Activity :: Could you copy exactly the lines below from the one with "wrist: (441, 395)" to the one with "middle tip: (179, 182)", inclusive, leaving out any pictures?

• • •

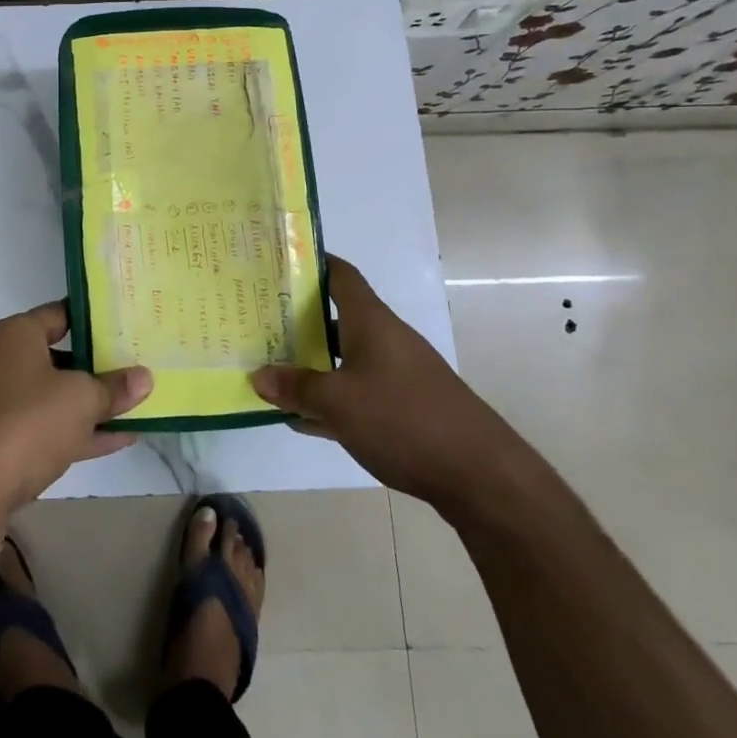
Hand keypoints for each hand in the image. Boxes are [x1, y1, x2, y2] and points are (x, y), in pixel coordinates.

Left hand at [0, 302, 152, 520]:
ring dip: (90, 402)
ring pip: (53, 394)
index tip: (126, 325)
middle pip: (58, 354)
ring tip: (135, 405)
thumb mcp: (81, 400)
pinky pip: (44, 426)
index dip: (94, 319)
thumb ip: (114, 387)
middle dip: (96, 364)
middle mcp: (1, 360)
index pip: (60, 313)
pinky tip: (118, 440)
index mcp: (16, 334)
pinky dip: (76, 430)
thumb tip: (145, 377)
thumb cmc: (26, 423)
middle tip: (136, 365)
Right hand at [251, 257, 518, 510]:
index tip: (276, 262)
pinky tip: (301, 419)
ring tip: (268, 368)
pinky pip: (355, 392)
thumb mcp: (338, 403)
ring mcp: (395, 374)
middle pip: (334, 317)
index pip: (339, 274)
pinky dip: (329, 399)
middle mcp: (384, 339)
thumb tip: (258, 375)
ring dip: (310, 363)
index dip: (310, 262)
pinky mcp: (403, 407)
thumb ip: (296, 387)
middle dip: (296, 319)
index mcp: (371, 321)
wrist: (481, 475)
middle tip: (256, 321)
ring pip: (342, 358)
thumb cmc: (404, 419)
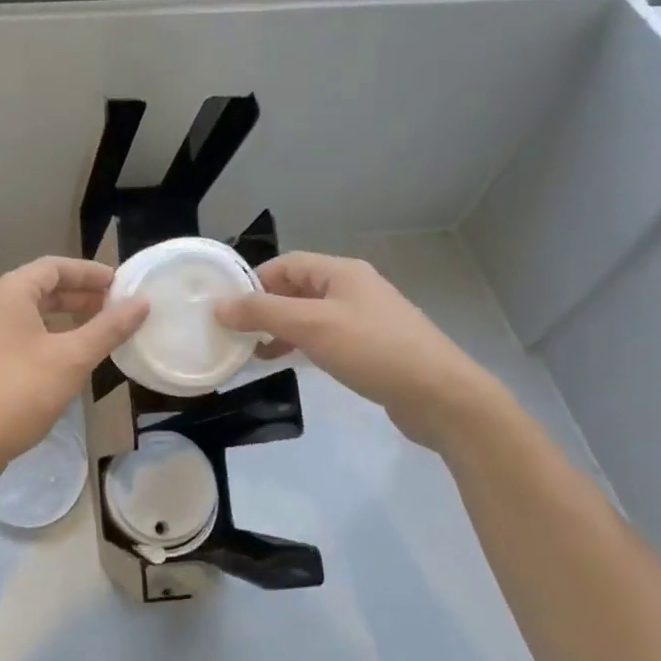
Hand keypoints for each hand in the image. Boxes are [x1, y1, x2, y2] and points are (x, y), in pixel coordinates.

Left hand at [0, 257, 148, 480]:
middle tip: (116, 306)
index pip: (55, 267)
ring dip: (67, 316)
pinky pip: (23, 333)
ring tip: (101, 328)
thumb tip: (142, 303)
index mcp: (9, 293)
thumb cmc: (20, 392)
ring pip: (33, 312)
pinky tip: (73, 355)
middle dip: (81, 295)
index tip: (121, 284)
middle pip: (43, 287)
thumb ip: (109, 328)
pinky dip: (51, 335)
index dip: (90, 272)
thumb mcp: (73, 358)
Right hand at [213, 252, 505, 450]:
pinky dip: (303, 345)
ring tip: (255, 352)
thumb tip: (219, 305)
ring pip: (311, 314)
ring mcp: (365, 318)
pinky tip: (291, 363)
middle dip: (265, 307)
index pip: (287, 264)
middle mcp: (354, 288)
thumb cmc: (373, 350)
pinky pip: (327, 336)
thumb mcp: (311, 326)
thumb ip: (263, 313)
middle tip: (236, 333)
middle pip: (298, 288)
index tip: (227, 308)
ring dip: (282, 329)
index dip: (254, 282)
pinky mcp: (372, 347)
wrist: (441, 395)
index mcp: (342, 272)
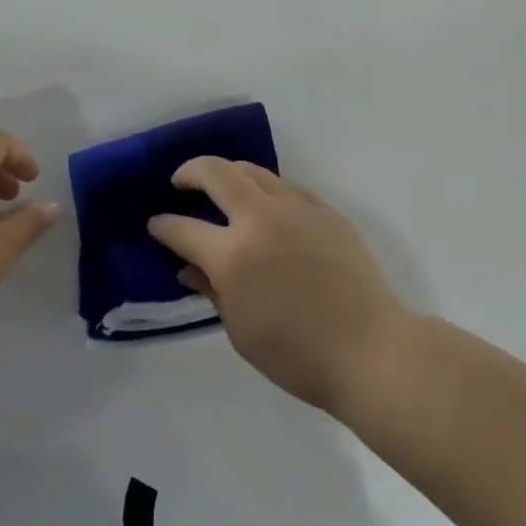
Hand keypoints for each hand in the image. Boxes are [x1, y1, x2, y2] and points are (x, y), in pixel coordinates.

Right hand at [149, 159, 407, 413]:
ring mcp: (297, 208)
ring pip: (253, 171)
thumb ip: (211, 289)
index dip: (163, 226)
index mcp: (233, 254)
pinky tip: (265, 207)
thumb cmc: (297, 354)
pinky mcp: (325, 211)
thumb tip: (189, 267)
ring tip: (219, 187)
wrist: (371, 349)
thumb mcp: (240, 330)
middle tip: (179, 182)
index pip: (183, 229)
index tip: (155, 226)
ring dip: (228, 174)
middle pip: (216, 173)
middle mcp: (261, 218)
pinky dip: (265, 190)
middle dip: (189, 172)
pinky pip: (286, 187)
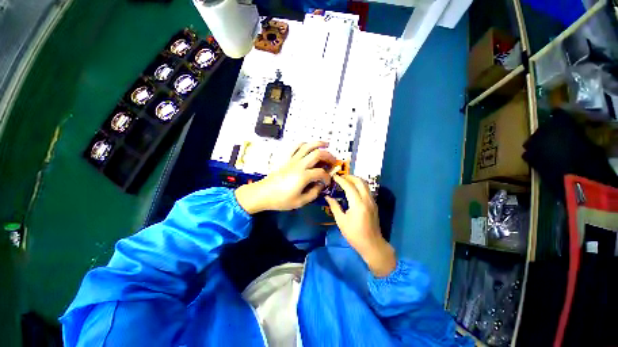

• • •

Exercise answer ::
wrist: (441, 395)
index mcp: (342, 272)
Hand keypoints for each hand in the image. Boxes are [x1, y1, x2, y2] and points are (x, y), in pixel coordinates.

Right hand at [149, 159, 407, 413]:
ring mcp: (297, 208)
ring pip: (253, 171)
thumb ip: (211, 289)
index dip: (163, 226)
index mcp: (233, 254)
pinky tip: (265, 207)
thumb cmc: (297, 354)
pinky mcp: (325, 211)
thumb tip: (189, 267)
ring tip: (219, 187)
wrist: (371, 349)
thumb mcp: (240, 330)
middle tip: (179, 182)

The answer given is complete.